Gesù lavoratore
Mi ha sempre fatto un’enorme impressione il constatare come Gesù abbia trascorso il novanta percento della sua breve vita vivendo quasi esclusivamente, anche se pienamente, la sua umanità facendo il carpentiere (così era noto a tutti: come “il figlio del falegname”), e solo negli ultimi tre anni sia uscito a vita pubblica per portare a compimento la sua missione salvifica, con l’annuncio del Regno, i segni, la sua passione, l’abbandono, la morte e la resurrezione.
Mi sono chiesto: forse “ha perso tempo” Gesù lavorando fino a 30 anni come falegname? Con tante cose più importanti che aveva da fare, una missione da compiere (ricordiamo il suo amorevole rimprovero ai genitori in apprensione per averlo perso: «perché mi cercavate, non sapevate che debbo occuparmi delle cose del Padre mio?» ),…si metteva a costruire madie e tavoli!
No, Gesù non ha perso tempo. Anche quegli anni, trascorsi nel nascondimento e nell’anonimato pubblico, facevano parte del disegno di Dio; anche quegli anni erano funzionali al piano di salvezza dell’umanità; tutto, tutto, nella vita di Gesù ha avuto lo stesso valore.
Mi viene in mente un paradosso (spero non sia una eresia): quando Gesù ha costruito con la sega, la pialla, il martello ed i chiodi, una panca (sicuramente comoda ed ergonomica) per la madre Maria, quel lavoro – poiché era un compiere la volontà di Dio in quel momento – agli occhi del Padre avrà avuto lo stesso valore (proprio lo stesso!) della guarigione della suocera di Pietro, della resurrezione di Lazzaro, della moltiplicazione dei pani,…e anche dell’agonia nell’orto degli ulivi e persino del grido di abbandono sulla croce.

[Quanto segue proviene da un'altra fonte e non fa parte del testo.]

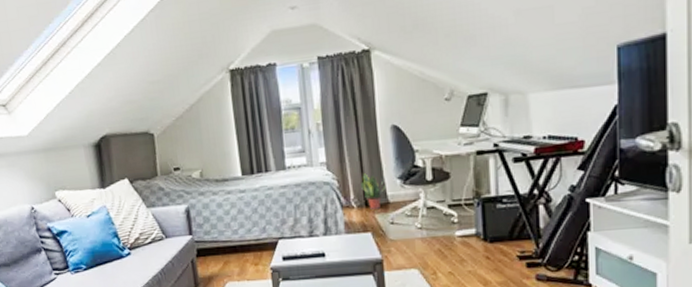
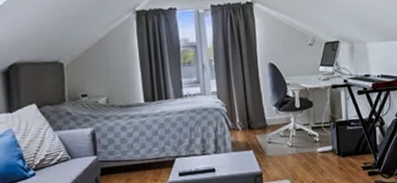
potted plant: present [361,172,386,210] -> none [245,100,265,131]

Sì, perché era sempre lo stesso Gesù che viveva tutte queste cose; era la sua stessa piena umanità che si esprimeva in quei gesti, in quegli atti, in quei segni.
Gesù ha reso prezioso agli occhi di Dio il lavoro dell’uomo, lo ha reso sacro; ha riabilitato ciò che era stato segno di condanna per la trasgressione di Adamo nell’Eden («d’ora in avanti lavorerai con sudore»).
Buona festa del lavoro a tutti: a chi ce l’ha, ma soprattutto a chi l’ha dolorosamente perduto o ancora disperatamente lo cerca.